I would like to recall here one brave woman, whose story I came to know only much later, probably thirty years after she died. When I was a child, she was always spoken about in hushed tones, as if taking her name by itself was a sin. She was my paternal side Grandmother’s sister. It was the early 1940’s patriarchal society, ruled, pre-independence era Rural India and a time when even talking to another man was a crime. She was caught by her husband’s brother engaged in a casual chat with a male guest and was beaten up and thrown out of her home, parting her forever from her three year old son. Other women who went through similar situation ended up committing suicide by jumping into the well in the fields.

But, she stared down into that well and did not think she had no other way but to jump into it. She refused to be cowed down and instead went into another town, changed her name and started a small shop selling firewood. Once she understood that her own son, grown up, fed upon stories of his mother’s abominable act, had only hatred for her, she accepted the fact that he will never come to her. Fortunately for her, she found someone who might have been from another religion and a distant land, but he came to share a common thread of love and understanding with her. Then, she broke another rule imposed by her society, by living together and building their own home without ever converting from their respective religions. They adopted an abandoned girl child as their daughter. She thus lived life on her own terms until her last breath, at the age of sixty five. Had she given in to the thought that she never really had any choice in her life, she would have been dead at sixteen years of age. Whenever I feel I am stuck in situations where I feel I do not have a choice at all, I think of that woman who was staring at the well, and who refused to accept it as the only thing left for her to do, and instead, took a bus to freedom and dignity-filled life. At that remembrance, something stirs inside me, and I feel I should fight back and struggle out of that choking feeling of helplessness that accompanies the feeling of never really having any choice in our lives.

To take on the world which writes the rules to others with impunity requires a lot of guts, but when collectively exercised the world which writes the rules is one which will break down and people will understand how the power has now shifted into their hands. They can rewrite their own destiny and know that this is how it should be.

People who write history write of only people who are victorious, who won the war, but there are some people who create history even in their defeat. They might never be written about in any history book, but they are the fuel to the firebrand that is handed from generation to generation to keep on the legacy of fighting against the adverse winds which try to force us into one path while shutting down the remaining other paths. Those who fight against it force those shut paths open and they carry on, even if defeated, until another generation picks the gauntlet up, to take it to its just end.

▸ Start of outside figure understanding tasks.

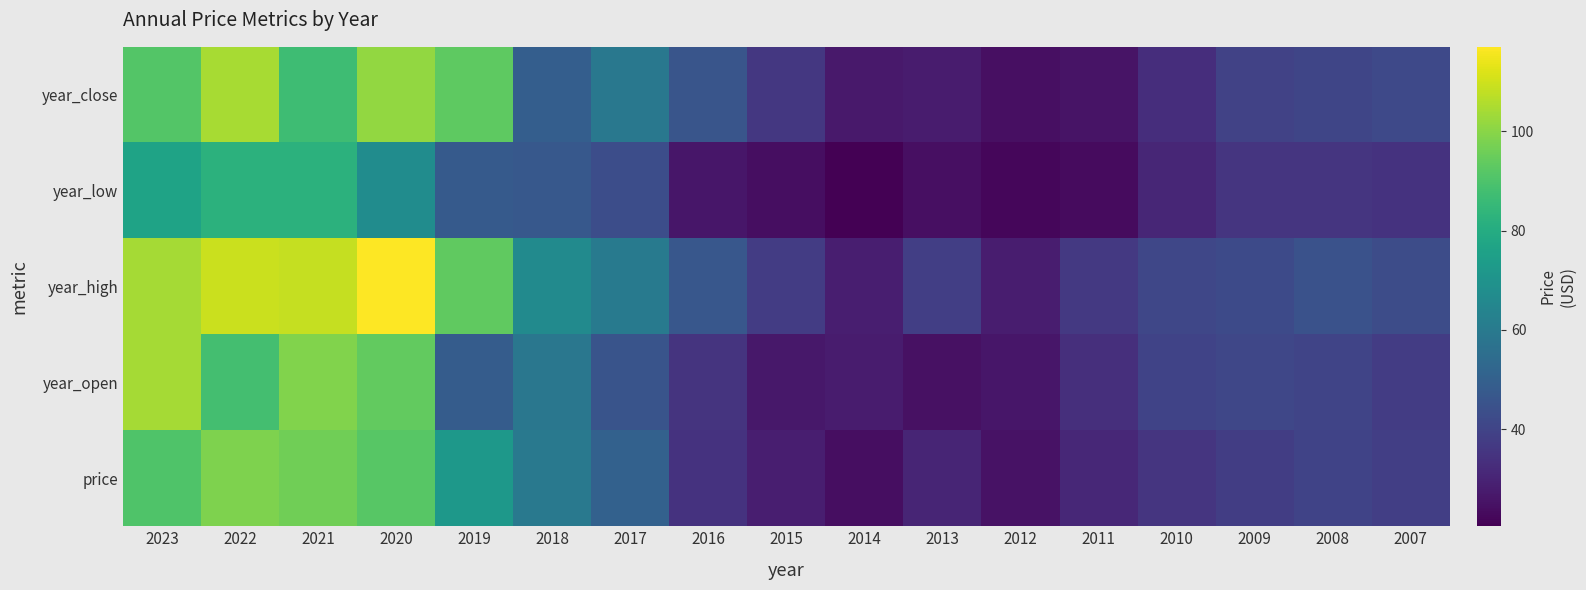

Reading left to right, transcribe all the data shown in this chart.

price: 2023=90.4	2022=98.4	2021=96.0	2020=92.1	2019=72.1	2018=59.6	2017=50.5	2016=34.7	2015=28.5	2014=24.2	2013=30.5	2012=25.3	2011=31.3	2010=35.4	2009=37.9	2008=39.7	2007=38.4
year_open: 2023=103.9	2022=88.2	2021=98.7	2020=93.7	2019=48.6	2018=58.6	2017=45.6	2016=34.8	2015=26.8	2014=27.8	2013=24.8	2012=26.2	2011=33.3	2010=39.7	2009=40.8	2008=40.3	2007=37.8
year_high: 2023=104.1	2022=109.2	2021=108.6	2020=117.0	2019=93.6	2018=66.6	2017=59.7	2016=46.6	2015=37.8	2014=28.7	2013=38.2	2012=28.3	2011=36.5	2010=40.9	2009=42.1	2008=44.6	2007=43.0
year_low: 2023=76.6	2022=82.6	2021=82.6	2020=67.5	2019=47.9	2018=47.2	2017=43.3	2016=26.2	2015=24.2	2014=20.4	2013=24.4	2012=22.0	2011=23.4	2010=30.9	2009=35.2	2008=35.5	2007=34.6
year_close: 2023=91.3	2022=104.3	2021=86.9	2020=101.3	2019=93.0	2018=49.2	2017=59.1	2016=45.8	2015=36.2	2014=27.0	2013=27.9	2012=24.5	2011=25.5	2010=32.9	2009=39.3	2008=40.5	2007=41.8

Eventually, whether we like it or not, we have to accept the fact that at some point of time, in our lives, we will be grappling with the question of, ‘Do we really have a choice?’ and for a sizeable section of people, they might just think the answer is always in the negative.

My grand-aunt, whose story lay hidden from me for a long while, is like that TREE which defies the adverse WINDS and refused to conform to a dictated way of living, while people who think they don’t really have a choice will remain like those other Trees, which get weighed down, by the old leaves. A lot of times, I think, we need a good shaking to make the transition from being just a Tree to being a TREE. I needed more than a shaking; but once I made the transition, I felt life has opened up so many opportunities which I never imagined ever existed, not even in my dreams. Now, like those teasing Winds, I believe, all of us have it within us to make that transition, and escape what Chimamanda Ngozi Adichie describes as an oppressive lethargy of choicelessness.